▶ TASK SET
[1] Translate this sentence from the code review message into Spanish: "Move CodeCache::reverse_free_ratio() under first condition to execute only when needed."
[2] Please resume the code review message from its final line.

▶ READING TEXT

RFR 8012371: Adjust Tiered compile threshold according to available space in codecache

Vladimir Kozlov vladimir.kozlov at oracle.com
Wed May 15 09:04:15 PDT 2013

Thanks, Albert

Move CodeCache::reverse_free_ratio() under first condition to execute only when needed.
Put parenthesis around (a == b).
The comment is too complex, I think. How about this:

    // Increase C1 compile threshold when the code cache is filled more
    // than specified by IncreaseFirstTierCompileThresholdAt percentage.
    // The main intention is to keep enough free space for C2 compiled code
    // to achieve peak performance if the code cache is under stress.

(Object localization data)
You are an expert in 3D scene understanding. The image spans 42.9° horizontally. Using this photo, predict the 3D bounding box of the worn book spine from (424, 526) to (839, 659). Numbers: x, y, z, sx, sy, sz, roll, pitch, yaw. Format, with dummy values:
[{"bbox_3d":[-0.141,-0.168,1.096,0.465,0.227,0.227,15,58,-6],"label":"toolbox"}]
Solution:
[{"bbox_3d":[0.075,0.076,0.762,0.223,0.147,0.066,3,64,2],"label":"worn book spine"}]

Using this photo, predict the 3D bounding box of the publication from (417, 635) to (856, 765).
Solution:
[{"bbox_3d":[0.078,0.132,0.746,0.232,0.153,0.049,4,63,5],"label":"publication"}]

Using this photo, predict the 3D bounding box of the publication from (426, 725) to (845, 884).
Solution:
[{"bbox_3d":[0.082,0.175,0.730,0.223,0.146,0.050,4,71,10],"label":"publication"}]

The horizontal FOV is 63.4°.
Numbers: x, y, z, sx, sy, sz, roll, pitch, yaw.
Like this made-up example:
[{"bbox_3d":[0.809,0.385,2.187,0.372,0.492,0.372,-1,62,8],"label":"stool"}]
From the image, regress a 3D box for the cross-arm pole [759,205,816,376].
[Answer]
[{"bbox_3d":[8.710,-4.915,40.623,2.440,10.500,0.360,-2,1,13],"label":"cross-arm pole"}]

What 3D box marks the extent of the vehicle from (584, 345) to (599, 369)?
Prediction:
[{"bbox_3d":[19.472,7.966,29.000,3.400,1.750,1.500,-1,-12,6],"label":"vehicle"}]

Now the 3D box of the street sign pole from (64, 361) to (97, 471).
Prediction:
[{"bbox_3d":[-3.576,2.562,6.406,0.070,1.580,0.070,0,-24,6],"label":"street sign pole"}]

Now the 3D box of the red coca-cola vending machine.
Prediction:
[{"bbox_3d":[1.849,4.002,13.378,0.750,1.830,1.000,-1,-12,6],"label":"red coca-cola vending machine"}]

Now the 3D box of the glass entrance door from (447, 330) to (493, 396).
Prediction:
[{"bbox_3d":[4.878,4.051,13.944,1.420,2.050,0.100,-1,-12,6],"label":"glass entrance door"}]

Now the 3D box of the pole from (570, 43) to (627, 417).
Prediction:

▶ WRITTEN RESPONSES
[1] Mueve CodeCache::reverse_free_ratio() dentro de la primera condición para que se ejecute solo cuando sea necesario.

[2]
    if ((TieredStopAtLevel == CompLevel_full_optimization) && (level != CompLevel_full_optimization))  {
      double current_reverse_free_ratio = CodeCache::reverse_free_ratio();
      if (current_reverse_free_ratio > _increase_threshold_at_ratio) {


On 5/15/13 6:33 AM, Albert Noll wrote:
> Hi all,
> thank you very much for your feedback and advice. I made the changes
> as proposed by Vladimir and Igor. Please see the webrev:
> http://cr.openjdk.java.net/~anoll/8012371/webrev.01/ <http://cr.openjdk.java.net/%7Eanoll/8012371/webrev.01/>
> Also, I attached a spread sheet that contains the performance
> evaluation for the proposed changes.
> NT .. non-tierd
> T .... tiered, without patch
> T-50 tiered with -XX:IncreaseFirstTierCompileThresholdAt=50
> T-75 tiered with -XX:IncreaseFirstTierCompileThresholdAt=75
> T-90 tiered with -XX:IncreaseFirstTierCompileThresholdAt=90
> The sheet contains three evaluations for different  values for ReservedCodeCacheSize
> - 80m
> - 160m
> - 240m
> All combinations are executed 3 times and the average is reported in
> the right-most columns.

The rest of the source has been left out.